DATA IN THIS EXERCISE –
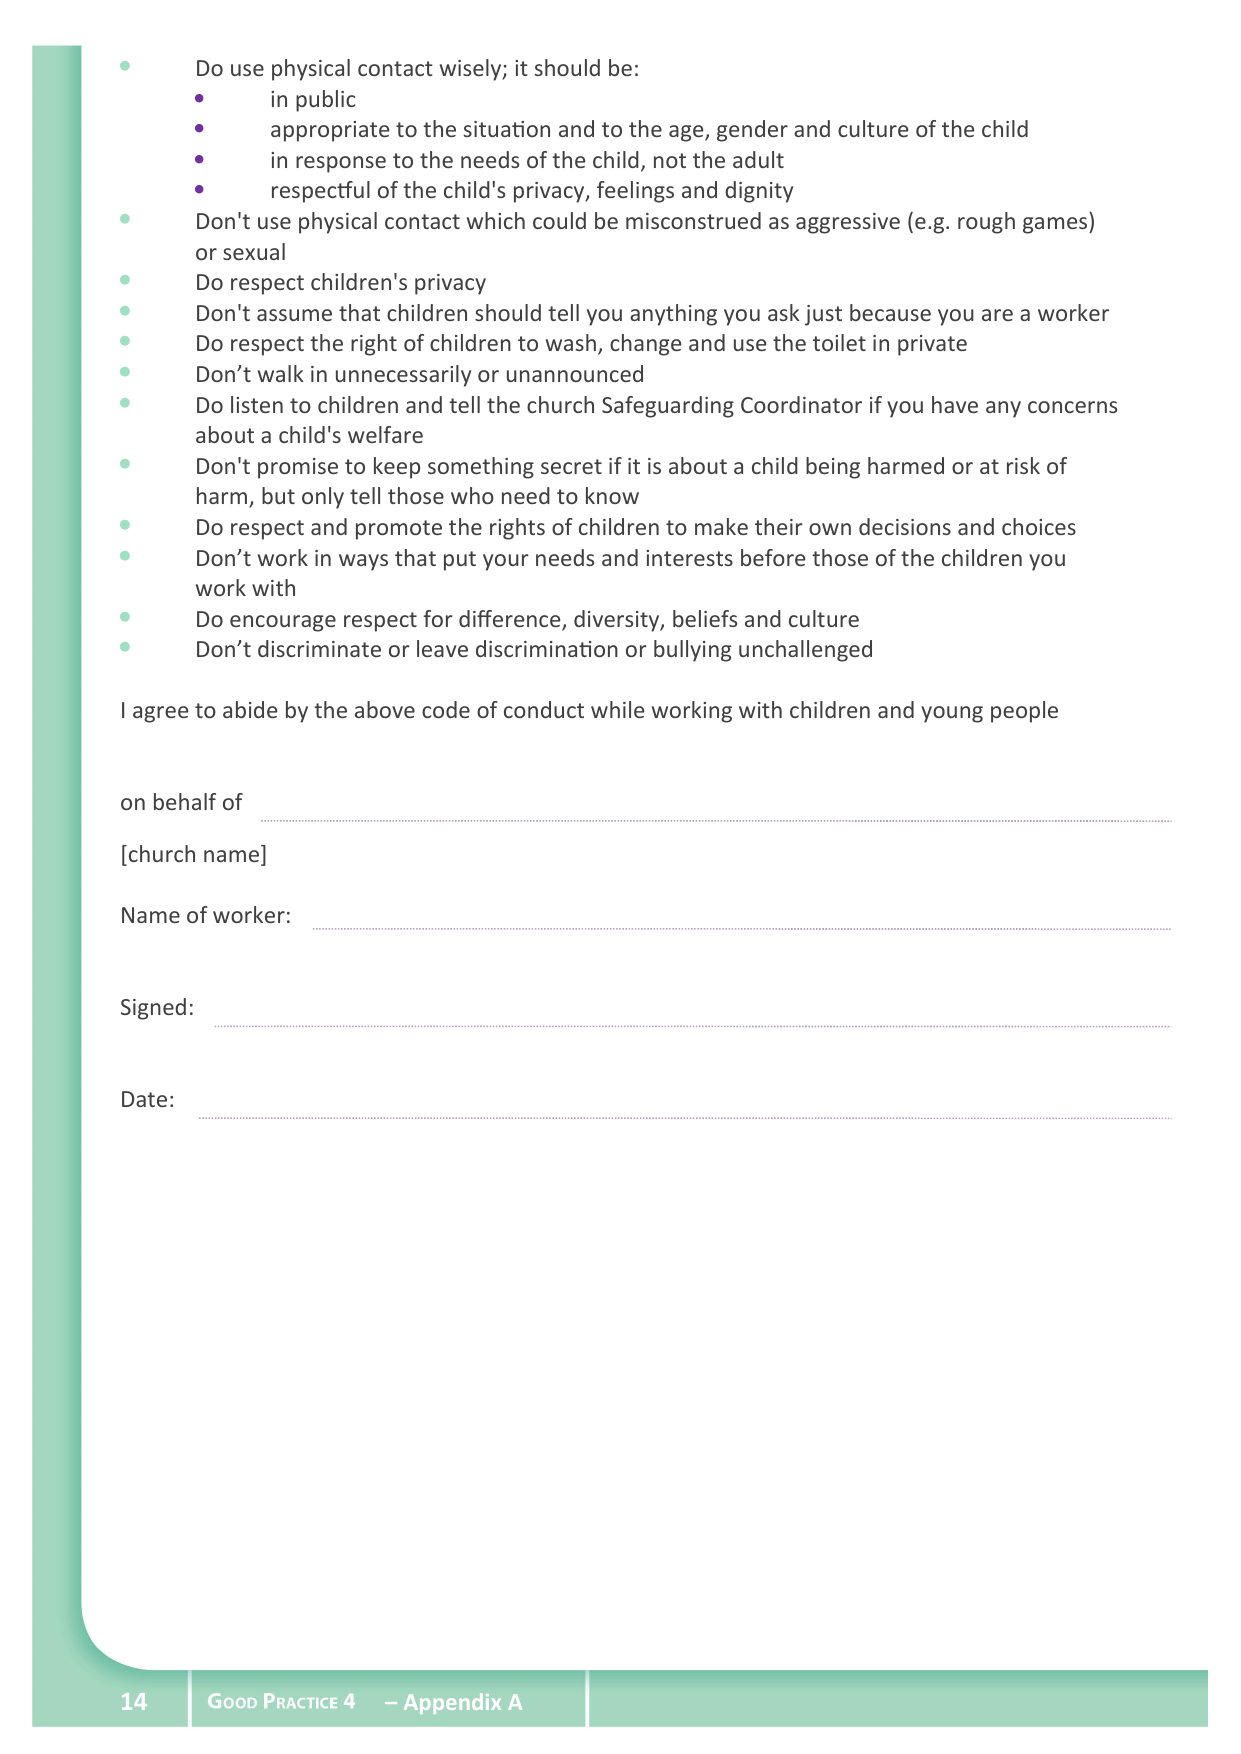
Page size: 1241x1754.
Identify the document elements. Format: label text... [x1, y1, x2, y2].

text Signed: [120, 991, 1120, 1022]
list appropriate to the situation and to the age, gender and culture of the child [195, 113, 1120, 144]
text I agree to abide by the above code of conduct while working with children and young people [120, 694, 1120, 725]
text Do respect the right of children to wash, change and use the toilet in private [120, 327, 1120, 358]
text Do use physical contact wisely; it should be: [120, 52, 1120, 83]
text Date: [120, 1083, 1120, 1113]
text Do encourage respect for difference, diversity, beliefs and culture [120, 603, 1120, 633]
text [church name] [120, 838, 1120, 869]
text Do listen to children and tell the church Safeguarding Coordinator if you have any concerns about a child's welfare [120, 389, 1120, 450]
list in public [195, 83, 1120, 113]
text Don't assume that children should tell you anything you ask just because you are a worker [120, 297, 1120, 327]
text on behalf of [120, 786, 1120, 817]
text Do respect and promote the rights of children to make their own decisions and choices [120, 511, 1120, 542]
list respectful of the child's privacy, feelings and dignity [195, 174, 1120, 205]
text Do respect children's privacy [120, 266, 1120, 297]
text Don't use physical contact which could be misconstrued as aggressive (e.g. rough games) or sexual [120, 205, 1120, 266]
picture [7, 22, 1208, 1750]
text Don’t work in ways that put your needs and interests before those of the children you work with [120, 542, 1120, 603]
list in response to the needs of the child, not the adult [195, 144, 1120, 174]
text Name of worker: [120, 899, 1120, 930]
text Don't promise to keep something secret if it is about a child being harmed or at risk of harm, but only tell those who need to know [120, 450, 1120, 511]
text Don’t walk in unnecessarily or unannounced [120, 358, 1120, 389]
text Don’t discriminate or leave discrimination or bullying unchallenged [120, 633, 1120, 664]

WHAT IS EXPECTED –
Output the entries exactly and keep every picture out of them.

WRITTEN RESPONSE –
Page size: 1241x1754.
Identify the document elements. Format: label text... [x1, y1, x2, y2].

text Signed: [120, 991, 1120, 1022]
list appropriate to the situation and to the age, gender and culture of the child [195, 113, 1120, 144]
text I agree to abide by the above code of conduct while working with children and young people [120, 694, 1120, 725]
text Do respect the right of children to wash, change and use the toilet in private [120, 327, 1120, 358]
text Do use physical contact wisely; it should be: [120, 52, 1120, 83]
text Date: [120, 1083, 1120, 1113]
text Do encourage respect for difference, diversity, beliefs and culture [120, 603, 1120, 633]
text [church name] [120, 838, 1120, 869]
text Do listen to children and tell the church Safeguarding Coordinator if you have any concerns about a child's welfare [120, 389, 1120, 450]
list in public [195, 83, 1120, 113]
text Don't assume that children should tell you anything you ask just because you are a worker [120, 297, 1120, 327]
text on behalf of [120, 786, 1120, 817]
text Do respect and promote the rights of children to make their own decisions and choices [120, 511, 1120, 542]
list respectful of the child's privacy, feelings and dignity [195, 174, 1120, 205]
text Do respect children's privacy [120, 266, 1120, 297]
text Don't use physical contact which could be misconstrued as aggressive (e.g. rough games) or sexual [120, 205, 1120, 266]
picture [7, 22, 1208, 1750]
text Don’t work in ways that put your needs and interests before those of the children you work with [120, 542, 1120, 603]
list in response to the needs of the child, not the adult [195, 144, 1120, 174]
text Name of worker: [120, 899, 1120, 930]
text Don't promise to keep something secret if it is about a child being harmed or at risk of harm, but only tell those who need to know [120, 450, 1120, 511]
text Don’t walk in unnecessarily or unannounced [120, 358, 1120, 389]
text Don’t discriminate or leave discrimination or bullying unchallenged [120, 633, 1120, 664]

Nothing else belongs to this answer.